Baghdad, Iraq

When you think of Baghdad, you think of...


Protestposter against the war - Protestposter against the war

Following the invasion of 2003 many of Iraq’s museums, art galleries, art school, in fact many tourist attractions celebrating culture, amongst others were closed. It has simply not been safe enough to open and bombings and terrorist activities have kept those doors closed.

The long running Iraqi art has prevailed though and Baghdad now hosts several dozen private galleries, up from the two galleries that existed in the city before the Saddam's years of embargo along with several state-owned galleries including the Saddam Center for Fine Arts.

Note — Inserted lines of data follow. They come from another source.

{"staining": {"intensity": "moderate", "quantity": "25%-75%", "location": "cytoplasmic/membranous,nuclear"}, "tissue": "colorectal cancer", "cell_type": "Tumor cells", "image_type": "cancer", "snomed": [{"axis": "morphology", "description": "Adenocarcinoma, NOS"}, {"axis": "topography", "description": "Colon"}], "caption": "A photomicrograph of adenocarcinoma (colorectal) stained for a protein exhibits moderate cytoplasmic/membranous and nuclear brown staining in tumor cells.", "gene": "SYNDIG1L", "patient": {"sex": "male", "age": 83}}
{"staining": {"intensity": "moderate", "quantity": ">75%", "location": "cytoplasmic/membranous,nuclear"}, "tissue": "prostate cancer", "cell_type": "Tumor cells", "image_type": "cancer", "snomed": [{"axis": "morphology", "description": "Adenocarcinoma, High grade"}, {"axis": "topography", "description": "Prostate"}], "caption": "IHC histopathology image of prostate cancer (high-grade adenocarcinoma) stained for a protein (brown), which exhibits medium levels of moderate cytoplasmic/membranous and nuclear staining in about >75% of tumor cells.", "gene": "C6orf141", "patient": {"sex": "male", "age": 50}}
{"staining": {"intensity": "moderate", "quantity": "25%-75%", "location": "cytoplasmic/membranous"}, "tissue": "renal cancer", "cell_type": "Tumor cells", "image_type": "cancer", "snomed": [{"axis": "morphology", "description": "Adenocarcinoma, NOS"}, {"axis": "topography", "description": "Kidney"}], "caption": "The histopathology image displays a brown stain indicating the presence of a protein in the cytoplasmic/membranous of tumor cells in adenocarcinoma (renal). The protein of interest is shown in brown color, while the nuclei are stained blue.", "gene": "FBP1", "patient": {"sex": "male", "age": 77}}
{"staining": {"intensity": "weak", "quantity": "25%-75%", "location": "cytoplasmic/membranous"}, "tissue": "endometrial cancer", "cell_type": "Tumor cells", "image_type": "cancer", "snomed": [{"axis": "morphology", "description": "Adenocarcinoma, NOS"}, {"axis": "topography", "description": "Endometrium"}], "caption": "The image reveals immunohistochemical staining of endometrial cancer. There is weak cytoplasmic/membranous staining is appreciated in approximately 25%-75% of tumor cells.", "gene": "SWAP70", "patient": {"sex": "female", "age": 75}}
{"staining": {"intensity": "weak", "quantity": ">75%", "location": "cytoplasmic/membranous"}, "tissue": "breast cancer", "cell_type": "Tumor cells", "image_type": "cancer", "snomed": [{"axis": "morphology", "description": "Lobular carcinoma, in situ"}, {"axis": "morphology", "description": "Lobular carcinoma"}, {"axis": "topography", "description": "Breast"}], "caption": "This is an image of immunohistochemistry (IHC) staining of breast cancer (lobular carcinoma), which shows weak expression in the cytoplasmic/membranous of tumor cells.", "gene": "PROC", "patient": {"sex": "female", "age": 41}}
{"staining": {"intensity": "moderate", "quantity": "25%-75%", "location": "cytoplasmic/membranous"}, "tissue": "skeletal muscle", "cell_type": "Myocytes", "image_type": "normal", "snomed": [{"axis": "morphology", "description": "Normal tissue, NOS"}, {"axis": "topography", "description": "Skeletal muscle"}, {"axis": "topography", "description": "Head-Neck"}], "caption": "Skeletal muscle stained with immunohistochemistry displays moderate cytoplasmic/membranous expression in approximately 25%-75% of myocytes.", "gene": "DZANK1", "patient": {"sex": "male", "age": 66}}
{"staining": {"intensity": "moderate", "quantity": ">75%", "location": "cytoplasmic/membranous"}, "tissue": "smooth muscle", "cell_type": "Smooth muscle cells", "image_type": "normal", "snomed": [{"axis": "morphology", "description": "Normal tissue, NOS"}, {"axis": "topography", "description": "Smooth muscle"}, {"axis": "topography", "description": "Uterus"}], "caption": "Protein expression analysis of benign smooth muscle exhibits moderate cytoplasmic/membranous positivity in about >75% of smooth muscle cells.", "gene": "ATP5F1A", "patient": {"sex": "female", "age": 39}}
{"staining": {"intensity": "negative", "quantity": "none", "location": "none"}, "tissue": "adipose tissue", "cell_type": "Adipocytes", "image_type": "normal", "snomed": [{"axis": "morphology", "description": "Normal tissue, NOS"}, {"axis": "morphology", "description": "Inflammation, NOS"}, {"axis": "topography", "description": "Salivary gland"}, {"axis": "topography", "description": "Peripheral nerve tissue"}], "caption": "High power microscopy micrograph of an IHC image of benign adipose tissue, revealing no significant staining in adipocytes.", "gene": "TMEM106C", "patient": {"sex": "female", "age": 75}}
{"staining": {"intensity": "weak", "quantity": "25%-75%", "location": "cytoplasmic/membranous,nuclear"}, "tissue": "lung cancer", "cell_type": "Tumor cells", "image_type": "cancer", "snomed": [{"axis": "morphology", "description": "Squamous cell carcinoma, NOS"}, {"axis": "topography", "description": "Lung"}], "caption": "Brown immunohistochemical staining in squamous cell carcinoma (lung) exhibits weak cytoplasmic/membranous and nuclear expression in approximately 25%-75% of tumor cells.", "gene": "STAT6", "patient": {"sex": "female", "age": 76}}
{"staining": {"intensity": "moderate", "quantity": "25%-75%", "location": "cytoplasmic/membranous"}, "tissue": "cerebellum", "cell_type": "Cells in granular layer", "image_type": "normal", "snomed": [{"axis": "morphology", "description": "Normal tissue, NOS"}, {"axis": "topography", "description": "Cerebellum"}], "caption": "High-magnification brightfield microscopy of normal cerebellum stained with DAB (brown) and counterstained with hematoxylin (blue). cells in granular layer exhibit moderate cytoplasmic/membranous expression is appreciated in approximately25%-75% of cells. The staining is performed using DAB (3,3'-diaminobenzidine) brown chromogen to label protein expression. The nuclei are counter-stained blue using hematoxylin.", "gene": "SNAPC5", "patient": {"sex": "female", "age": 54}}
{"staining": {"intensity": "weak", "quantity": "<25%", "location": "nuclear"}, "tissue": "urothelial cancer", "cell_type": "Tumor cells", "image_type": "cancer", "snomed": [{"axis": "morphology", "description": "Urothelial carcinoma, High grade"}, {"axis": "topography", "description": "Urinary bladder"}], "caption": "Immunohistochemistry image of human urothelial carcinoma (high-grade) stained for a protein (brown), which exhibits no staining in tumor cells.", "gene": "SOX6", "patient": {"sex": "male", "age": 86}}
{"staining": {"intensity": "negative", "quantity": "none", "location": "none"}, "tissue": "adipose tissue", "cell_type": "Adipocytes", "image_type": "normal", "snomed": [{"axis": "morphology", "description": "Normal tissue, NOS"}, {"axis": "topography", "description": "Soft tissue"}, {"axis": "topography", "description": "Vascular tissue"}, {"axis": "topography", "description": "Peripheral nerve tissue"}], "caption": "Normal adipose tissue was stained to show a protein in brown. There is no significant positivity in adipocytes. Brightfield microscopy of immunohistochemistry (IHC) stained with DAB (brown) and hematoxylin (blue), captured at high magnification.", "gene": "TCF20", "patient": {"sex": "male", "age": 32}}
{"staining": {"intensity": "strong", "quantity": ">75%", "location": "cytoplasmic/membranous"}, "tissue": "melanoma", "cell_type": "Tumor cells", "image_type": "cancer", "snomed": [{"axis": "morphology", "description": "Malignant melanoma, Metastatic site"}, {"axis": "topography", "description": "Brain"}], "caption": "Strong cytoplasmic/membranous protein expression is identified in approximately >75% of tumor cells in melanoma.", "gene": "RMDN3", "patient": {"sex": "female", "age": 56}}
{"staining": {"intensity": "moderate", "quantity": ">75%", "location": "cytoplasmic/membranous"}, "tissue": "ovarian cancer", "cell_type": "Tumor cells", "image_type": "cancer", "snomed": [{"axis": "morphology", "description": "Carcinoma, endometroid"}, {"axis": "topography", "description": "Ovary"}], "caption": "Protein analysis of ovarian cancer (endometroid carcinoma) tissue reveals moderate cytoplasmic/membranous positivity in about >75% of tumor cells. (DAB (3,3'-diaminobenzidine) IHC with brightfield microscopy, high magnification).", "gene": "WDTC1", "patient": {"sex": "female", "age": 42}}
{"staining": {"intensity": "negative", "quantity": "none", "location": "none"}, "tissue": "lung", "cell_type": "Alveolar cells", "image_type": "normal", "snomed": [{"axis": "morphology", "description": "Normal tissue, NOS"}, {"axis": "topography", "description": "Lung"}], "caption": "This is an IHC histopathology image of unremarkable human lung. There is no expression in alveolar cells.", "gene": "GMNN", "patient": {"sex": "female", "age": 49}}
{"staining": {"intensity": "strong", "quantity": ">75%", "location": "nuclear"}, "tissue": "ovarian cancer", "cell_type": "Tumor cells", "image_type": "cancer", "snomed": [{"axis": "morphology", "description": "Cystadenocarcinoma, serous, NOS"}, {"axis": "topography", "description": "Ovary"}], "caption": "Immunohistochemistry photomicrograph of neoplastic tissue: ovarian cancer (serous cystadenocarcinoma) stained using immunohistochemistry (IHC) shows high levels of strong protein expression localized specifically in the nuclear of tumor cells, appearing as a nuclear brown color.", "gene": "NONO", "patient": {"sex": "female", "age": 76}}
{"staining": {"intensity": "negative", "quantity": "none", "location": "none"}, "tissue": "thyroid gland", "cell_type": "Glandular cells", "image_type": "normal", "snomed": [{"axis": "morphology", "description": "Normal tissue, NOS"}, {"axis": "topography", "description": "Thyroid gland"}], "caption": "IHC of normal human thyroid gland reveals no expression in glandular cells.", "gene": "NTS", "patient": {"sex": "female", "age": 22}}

Universities have been affected too, along with other institutes of education such as schools and art schools. It is often too dangerous to move around the cites to attend, however Baghdad is the most important centre of learning in Iraq with the University of Baghdad (established in 1957), al-Mustansiriyya University (established in 1963) and the University of Technology (established in 1974).

There are more than 1,000 primary schools in the Baghdad governorate, hundreds of intermediate and secondary schools, several vocational schools, technical institutes, and in addition to the three universities, the al-Bakr Military Academy.

Institutions offering cultural education in Baghdad include the Academy of Music, Institute of Fine Arts and the Music and Ballet School Baghdad.

Baghdad is also home to a number of museums which housed artifacts and relics of ancient civilizations. Sadly, many of these were stolen, and the museums looted, during the widespread chaos immediately after U.S. forces entered the city.

A concrete case
The Baghdad Zoo was the largest zoo in the Middle East. Within eight days following the 2003 invasion, however, only 35 of the 650 to 700 animals in the facility survived. This was a result of theft of some animals for human food, and starvation of caged animals that had no food or water. Survivors included larger animals like lions, tigers, and bears. Notwithstanding the chaos brought by the invasion, South African Lawrence Anthony and some of the zoo keepers cared for the animals and fed the carnivores with donkeys they had bought locally. Eventually, Paul Bremer, Viceroy of Iraq from May 11, 2003 to June 28, 2004 ordered protection of the zoo and U.S. engineers helped to reopen the facility.